Arnold's "strange infinite sequence of degrees"

N. J. A. Sloane njas at research.att.com
Tue Feb 22 16:28:11 CET 2005


To Math-Fun, Seq-Fans:

There is an article by Arnold which has appeared in several places.
There are two versions in English:

MR2080045 Arnold, V. I. From Hilbert's superposition problem to dynamical systems [ MR1733564 (2001h:01031)].  Amer. Math. Monthly  111  (2004),  no. 7, 608--624. 01A65 (01A60 37-03 54H20)
 	
MR1733564 (2001h:01031) Arnold, V. I. From Hilbert's superposition problem to dynamical systems. The Arnoldfest (Toronto, ON, 1997), 1--18, Fields Inst. Commun., 24, Amer. Math. Soc., Providence, RI, 1999. (Reviewer: Stanis\l aw Janeczko) 01A65 (01A60 37-03 54H20)

Footnote 2 says:
"Starting from degree 9, one can kill one more coefficient.
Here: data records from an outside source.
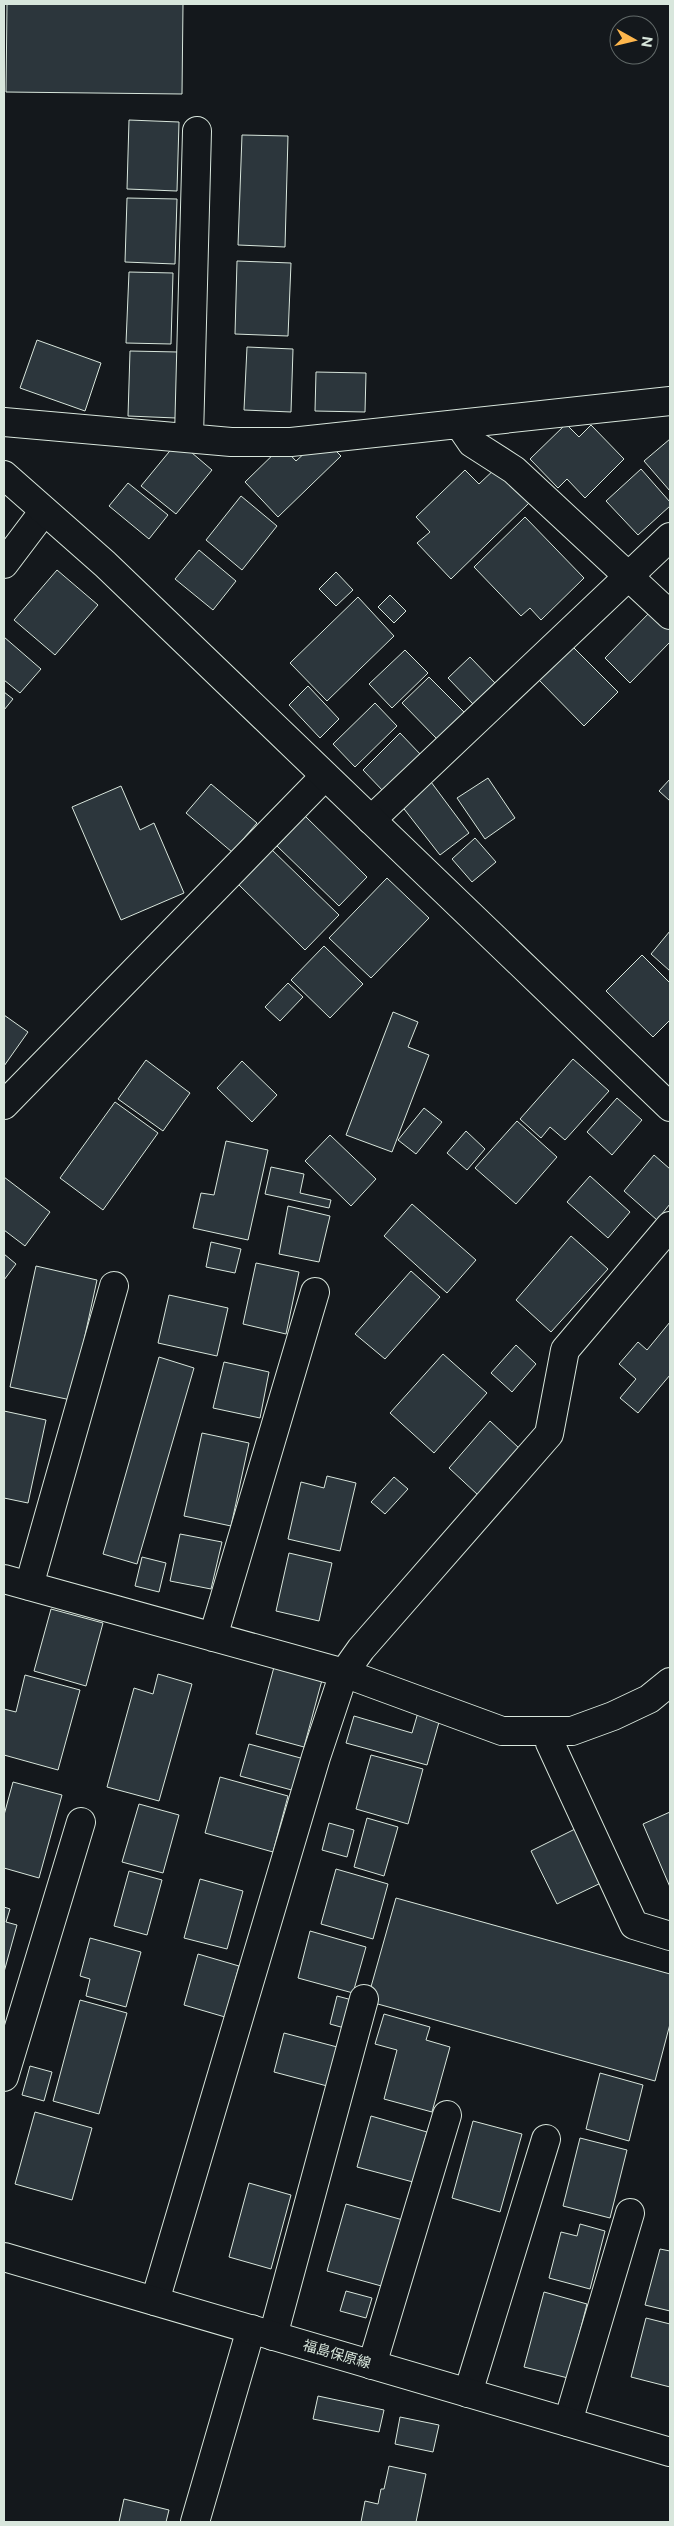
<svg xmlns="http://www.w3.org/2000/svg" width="674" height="2526" font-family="'Public Sans','Noto Sans JP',sans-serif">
	<rect width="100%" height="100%" fill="#14181c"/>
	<!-- building -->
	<path fill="#2c363c" stroke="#d8e6dc" d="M7 4H183L182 94 6 92Z
		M129 120 179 122 177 191 127 189Z
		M242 135 288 136 285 247 238 245Z
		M127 198 177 199 175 264 125 262Z
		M237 261 291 263 288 336 235 334Z
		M129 272 173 273 171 344 126 343Z
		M37 340 101 363 85 411 20 388Z
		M247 347 293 349 291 412 244 410Z
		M130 351 178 352 176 418 128 416Z
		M316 372 366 373 365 412 315 411Z
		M566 424 579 437 591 425 624 459 585 498 567 479 558 488 530 459Z
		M670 439V491L644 461Z
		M178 441 212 470 176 514 141 486Z
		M282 446 296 461 308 450 334 449 341 456 278 517 245 482Z
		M497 467 530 502 451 579 417 543 430 532 416 517 465 470 479 484Z
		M641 469 670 502V506L638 535 606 501Z
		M128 483 168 515 149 539 109 506Z
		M241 496 277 526 242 570 206 540Z
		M525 517 584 578 541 620 530 608 521 616 474 567Z
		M199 550 236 581 213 610 175 579Z
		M57 570 98 605 55 655 14 620Z
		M336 572 353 590 336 606 319 589Z
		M390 595 406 611 394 623 378 607Z
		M358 597 394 636 327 701 290 663Z
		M653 609 670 626V642L630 683 605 658Z
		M4 637 41 669 20 693 4 680Z
		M573 647 618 692 584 726 539 680Z
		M405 650 428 673 392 708 369 684Z
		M470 657 495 683 473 704 448 678Z
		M429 677 464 712 437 739 402 703Z
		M308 686 339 719 320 738 289 705Z
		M4 692 13 699 4 710Z
		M375 703 397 726 355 767 333 744Z
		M400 733 421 755 384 792 363 770Z
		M488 778 515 818 485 839 457 798Z
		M670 779V801L659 791Z
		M431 782 469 833 440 855 401 805Z
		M211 784 257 823 232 852 186 813Z
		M121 786 140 830 154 823 184 893 121 920 72 807Z
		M305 816 367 877 339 906 277 846Z
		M475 838 496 862 472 882 452 859Z
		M269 847 339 915 305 950 236 882Z
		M387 878 429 918 371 978 329 938Z
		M670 931V971L651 954Z
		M324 946 363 984 330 1018 291 980Z
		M642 955 670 983V1020L653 1037 606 991Z
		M288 983 303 997 280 1021 265 1007Z
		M393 1012 418 1022 408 1047 429 1055 392 1152 346 1135Z
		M4 1015 28 1032 4 1066Z
		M573 1059 609 1091 565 1140 550 1127 541 1138 520 1119Z
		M146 1060 190 1093 163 1131 118 1099Z
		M242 1061 277 1095 252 1122 217 1088Z
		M617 1098 642 1120 612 1155 587 1132Z
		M115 1102 158 1133 103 1210 60 1178Z
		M424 1108 442 1122 416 1154 398 1140Z
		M517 1121 557 1157 516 1204 475 1168Z
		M466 1131 485 1149 467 1170 447 1153Z
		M330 1135 376 1179 351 1206 305 1161Z
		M226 1141 268 1150 248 1240 193 1228 201 1193 214 1195Z
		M654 1155 670 1169V1204L657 1220 624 1191Z
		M271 1167 304 1174 300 1193 331 1200 329 1208 265 1194Z
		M590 1176 630 1212 608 1238 567 1202Z
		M4 1177 50 1212 25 1246 4 1230Z
		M412 1204 476 1260 447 1293 384 1236Z
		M288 1206 330 1216 319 1262 279 1254Z
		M571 1236 608 1269 551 1332 516 1300Z
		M211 1242 241 1249 235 1273 206 1267Z
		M4 1254 16 1264 4 1280Z
		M256 1263 299 1272 286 1334 243 1324Z
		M36 1266 97 1280 71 1400 10 1387Z
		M411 1271 440 1297 385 1359 355 1334Z
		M169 1295 228 1308 217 1356 158 1343Z
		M670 1322V1375L638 1413 620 1398 636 1379 619 1364 638 1342 647 1350Z
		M516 1345 536 1364 512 1392 491 1373Z
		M443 1354 487 1393 434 1453 390 1413Z
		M159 1357 194 1368 137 1564 103 1554Z
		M224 1362 269 1372 260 1418 213 1408Z
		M4 1411 46 1420 28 1503 4 1498Z
		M490 1421 519 1448 478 1495 449 1468Z
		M202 1433 249 1443 231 1526 184 1516Z
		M327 1476 356 1483 340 1551 288 1539 301 1482 324 1488Z
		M394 1477 408 1489 385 1514 371 1502Z
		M180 1534 222 1542 211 1589 170 1581Z
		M289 1553 332 1563 319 1621 276 1611Z
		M142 1557 166 1563 159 1592 135 1586Z
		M51 1609 103 1623 86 1686 34 1671Z
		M274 1667 322 1680 304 1747 256 1734Z
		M158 1674 192 1684 159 1801 107 1787 134 1688 153 1694Z
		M25 1675 80 1690 58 1770 4 1755V1709L16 1712Z
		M419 1709 441 1715 427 1765 346 1743 354 1716 412 1733Z
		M249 1744 308 1760 299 1792 240 1776Z
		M371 1755 423 1769 408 1824 356 1809Z
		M220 1777 288 1796 273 1852 205 1833Z
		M13 1782 62 1795 39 1878 4 1868V1815Z
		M139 1804 179 1815 163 1873 122 1862Z
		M670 1812V1887L643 1824Z
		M367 1818 398 1827 384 1876 354 1867Z
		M329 1823 354 1830 347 1857 322 1850Z
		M577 1828 603 1882 557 1904 531 1851Z
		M336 1869 388 1884 373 1939 321 1924Z
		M129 1871 162 1880 147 1935 114 1926Z
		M200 1879 243 1891 227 1949 184 1938Z
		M396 1898 670 1974V2024L655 2081 367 2001Z
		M4 1907 10 1909 6 1922 17 1925 4 1972Z
		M310 1931 366 1947 353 1993 298 1978Z
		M90 1938 141 1952 126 2007 86 1996 90 1979 80 1976Z
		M198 1954 239 1966 225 2017 184 2005Z
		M337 1996 356 2001 348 2029 330 2024Z
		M80 2000 127 2013 99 2114 53 2101Z
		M384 2014 430 2027 426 2040 450 2047 432 2112 384 2099 397 2050 375 2044Z
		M284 2033 341 2048 331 2087 274 2072Z
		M30 2066 52 2072 44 2101 22 2095Z
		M600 2073 643 2085 629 2141 586 2129Z
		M35 2112 92 2128 72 2200 15 2184Z
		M371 2116 427 2132 413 2182 357 2167Z
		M473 2121 522 2134 500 2212 452 2198Z
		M580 2138 627 2150 610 2218 563 2206Z
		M249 2183 291 2195 271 2269 229 2257Z
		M346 2204 403 2220 385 2287 327 2271Z
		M580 2224 605 2231 590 2289 549 2278 561 2232 577 2236Z
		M660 2249 670 2251V2311L645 2305Z
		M346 2291 372 2298 366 2318 340 2311Z
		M544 2292 587 2304 568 2378 524 2367Z
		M646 2318 670 2324V2387L631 2377Z
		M318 2396 384 2410 379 2432 313 2419Z
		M400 2417 439 2425 433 2452 395 2444Z
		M389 2466 426 2474 416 2522H361L365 2501 378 2504 381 2489H384Z
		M124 2499 169 2510 166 2522H119Z"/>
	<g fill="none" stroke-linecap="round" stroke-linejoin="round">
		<!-- street casing -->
		<g stroke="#d8e6dc" stroke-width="30">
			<path id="street" d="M4 422 231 442H291L670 401
				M459 424 472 443 514 470 670 615
				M189 437 197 131
				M4 564 44 511
				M371 820 670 537
				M4 1105 325 776
				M4 1579 344 1673 502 1731H572L613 1716 649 1699 670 1682
				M29 1586 114 1286
				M213 1637 315 1292
				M549 1732 550 1743 634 1925 670 1936
				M4 2077 81 1822
				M155 2301 316 1757 344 1673 361 1649 549 1434 565 1350 670 1226
				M273 2336 364 1999
				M372 2365 447 2115
				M468 2393 546 2139
				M568 2422 630 2213
				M195 2522 251 2329"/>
		</g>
		<!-- secondary casing -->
		<g stroke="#d8e6dc" stroke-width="30">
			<path id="secondary" d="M4 475 105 564 670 1107"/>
		</g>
		<!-- primary casing -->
		<g stroke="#d8e6dc" stroke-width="30">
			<path id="primary" d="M4 2257 670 2452"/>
		</g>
		<!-- street -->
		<use href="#street" stroke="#14181c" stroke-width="28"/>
		<!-- secondary -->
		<use href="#secondary" stroke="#14181c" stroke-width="28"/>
		<!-- primary -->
		<use href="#primary" stroke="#14181c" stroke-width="28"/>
	</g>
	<g text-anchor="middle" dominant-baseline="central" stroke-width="4" stroke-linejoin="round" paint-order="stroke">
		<!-- street labels -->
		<g font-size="14" fill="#d8e6dc" stroke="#14181c">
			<text transform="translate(337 2354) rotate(16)">福島保原線</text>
		</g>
	</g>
	<!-- border -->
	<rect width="674" height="2526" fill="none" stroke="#d8e6dc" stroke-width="10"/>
	<!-- north arrow -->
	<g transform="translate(634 40) rotate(98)"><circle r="24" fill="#14181c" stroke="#626a69"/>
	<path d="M0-4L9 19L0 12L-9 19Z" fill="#ffb74d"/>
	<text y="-8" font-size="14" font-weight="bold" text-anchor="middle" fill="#d8e6dc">N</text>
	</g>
</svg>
The
known possibilities to kill more coefficients occur along a rather 
strange infinite sequence of degrees."

He is refering to the problem of putting a polynomial equation 
f(X)=0 into canonical form. E.g. any 5th degree equation can be
reduced to  x^5 + aX + 1 = 0.

My question is, what is this "strange infinite sequence of degrees"?